** EXERCISE PROMPT **
Copy word for word the part of the forum post that begins at the words "Maybe one of" and stops after the words "on this issue.".
(Beginning of TEXT SECTION)
I have felt the other day one of my deeply anchored false belief, how it is so wrong/bad just to be me, just to be a man (for my mum). That I would prefer to die. to disappear for eternity than being a man, but I cant do that because it is impossible.
I am terrified when listening to Andrew about what injuries I may cause the men and women I encounter in my life
Your fear of truth about what you sew is a block to you changing, growing in love and correcting what you wish to for the better. Better to know it than to keep doing it and then pretending you did not know...
And Pierre, this highlights the importance of not living in codependancy and also to be active and give feedback when anyoone of us realizes that this kind of addiction is going on, from ourselves and also towards ourselves. We all need to develop in courage and clarity and truth.
I feel what is especially important in the feedback Jesus gave to Andrew is to develop a desire to love, to see, FEEL our demands as a SIN, and feel all our blocks to change, all our anger and false beliefs, and then our fears and and causal grief. Because we can know it intellectually true, but still we are going to attract at a soul level same kind of co-dependant relationship in our life, or our rage will become so strong, as for some older women, than no man want share their life anymore and they remain alone.

Thank you for sharing about yourself.

Cheers,
Pierre

Re: Feeback discussion to Andrew Nairn, a man who has lung cancer

Posted: Tue Oct 27, 2015 8:42 pm
by maureen
Hi Pierre...regarding watching porn, this may also have to do with your mother teaching you that it is ok to indulge this transgression (sexual projection,etc.) to “compensate” for the “pain and sin” done to you (or to “her” in the first instance in her early life).

I'm not sure if you saw this clip from a presentation Mary gave in Texas where the issue of sexual projection came up Jesus on The Truth about Sexual Projection. In the dialog preceding this clip, Mary and the audience are in some ambiguity on this issue and share a similar confusion due to being on the giving or receiving end of sexual abuse when Jesus stepped forward and spoke God's truth on the matter.

You probably had a large feeling of ambiguity about sexual projection even after the 1st time your mother did it to you. But your ambiguity (resulting from her transgression) did not justify her continuation of that projection onto you (in a similar way justifying engaging porn because of the dismantled boundaries and confusion in the people in those movies feels wrong to us to exploit).

Maybe one of the things adding confusion to the equation is that your mother taught you it is ok to assuage your own grief this way and you need to feel that. To feel the horror of that....the terrible truth of how you where led down the wrong path and that you have now done things that are harmful to yourself and to others and also that you will need to turn back toward that painful time take your will out of her hands on this issue.
(End of TEXT SECTION)
(Beginning of DATASET EXCERPTS)
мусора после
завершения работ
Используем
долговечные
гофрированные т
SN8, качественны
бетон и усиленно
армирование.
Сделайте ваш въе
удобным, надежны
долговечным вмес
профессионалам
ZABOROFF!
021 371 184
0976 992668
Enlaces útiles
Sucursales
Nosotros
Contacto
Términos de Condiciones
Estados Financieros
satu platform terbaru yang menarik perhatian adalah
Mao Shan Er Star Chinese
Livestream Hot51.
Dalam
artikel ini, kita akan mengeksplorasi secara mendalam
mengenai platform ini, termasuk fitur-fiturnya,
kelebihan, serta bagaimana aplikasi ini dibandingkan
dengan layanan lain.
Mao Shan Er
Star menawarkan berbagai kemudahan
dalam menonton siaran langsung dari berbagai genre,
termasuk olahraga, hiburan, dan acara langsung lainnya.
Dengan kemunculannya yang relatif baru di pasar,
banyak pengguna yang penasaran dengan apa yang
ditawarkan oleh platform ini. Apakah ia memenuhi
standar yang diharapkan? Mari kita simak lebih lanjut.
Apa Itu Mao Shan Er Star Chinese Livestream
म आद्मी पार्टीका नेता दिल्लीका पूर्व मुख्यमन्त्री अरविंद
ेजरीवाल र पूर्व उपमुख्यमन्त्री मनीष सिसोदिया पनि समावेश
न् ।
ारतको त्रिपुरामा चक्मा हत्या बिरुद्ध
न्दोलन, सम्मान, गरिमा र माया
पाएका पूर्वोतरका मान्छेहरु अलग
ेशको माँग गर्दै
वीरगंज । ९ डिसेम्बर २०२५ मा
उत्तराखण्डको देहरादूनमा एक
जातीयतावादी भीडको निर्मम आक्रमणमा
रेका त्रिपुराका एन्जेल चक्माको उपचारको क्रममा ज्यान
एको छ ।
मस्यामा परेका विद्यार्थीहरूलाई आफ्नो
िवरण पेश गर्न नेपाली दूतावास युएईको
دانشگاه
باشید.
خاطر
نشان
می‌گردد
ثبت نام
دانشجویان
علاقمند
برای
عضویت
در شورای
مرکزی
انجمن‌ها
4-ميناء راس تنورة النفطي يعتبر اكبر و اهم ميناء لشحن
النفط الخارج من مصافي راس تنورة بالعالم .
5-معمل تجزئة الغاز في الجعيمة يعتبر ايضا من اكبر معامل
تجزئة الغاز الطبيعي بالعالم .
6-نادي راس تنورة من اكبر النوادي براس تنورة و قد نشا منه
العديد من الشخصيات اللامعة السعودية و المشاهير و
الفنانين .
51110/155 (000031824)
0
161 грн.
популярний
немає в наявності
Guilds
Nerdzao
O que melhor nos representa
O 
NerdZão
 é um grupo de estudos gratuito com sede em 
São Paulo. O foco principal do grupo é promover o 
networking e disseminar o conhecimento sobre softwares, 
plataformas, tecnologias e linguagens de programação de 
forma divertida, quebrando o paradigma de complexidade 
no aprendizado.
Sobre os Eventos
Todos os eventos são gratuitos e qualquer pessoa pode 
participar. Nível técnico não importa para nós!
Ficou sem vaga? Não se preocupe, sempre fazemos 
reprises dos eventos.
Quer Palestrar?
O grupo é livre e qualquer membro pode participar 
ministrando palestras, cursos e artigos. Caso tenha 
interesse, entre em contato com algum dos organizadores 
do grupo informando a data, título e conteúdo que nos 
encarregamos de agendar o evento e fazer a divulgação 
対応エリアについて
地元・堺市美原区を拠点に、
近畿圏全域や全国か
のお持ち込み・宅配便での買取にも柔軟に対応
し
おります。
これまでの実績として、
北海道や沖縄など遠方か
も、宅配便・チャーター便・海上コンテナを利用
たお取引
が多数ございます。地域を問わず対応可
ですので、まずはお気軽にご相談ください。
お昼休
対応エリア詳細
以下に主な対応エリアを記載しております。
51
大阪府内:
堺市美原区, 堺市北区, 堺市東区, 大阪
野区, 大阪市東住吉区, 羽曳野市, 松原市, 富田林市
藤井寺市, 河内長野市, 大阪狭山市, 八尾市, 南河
(End of DATASET EXCERPTS)
** RESULT FOR THIS TASK **
Maybe one of the things adding confusion to the equation is that your mother taught you it is ok to assuage your own grief this way and you need to feel that. To feel the horror of that....the terrible truth of how you where led down the wrong path and that you have now done things that are harmful to yourself and to others and also that you will need to turn back toward that painful time take your will out of her hands on this issue.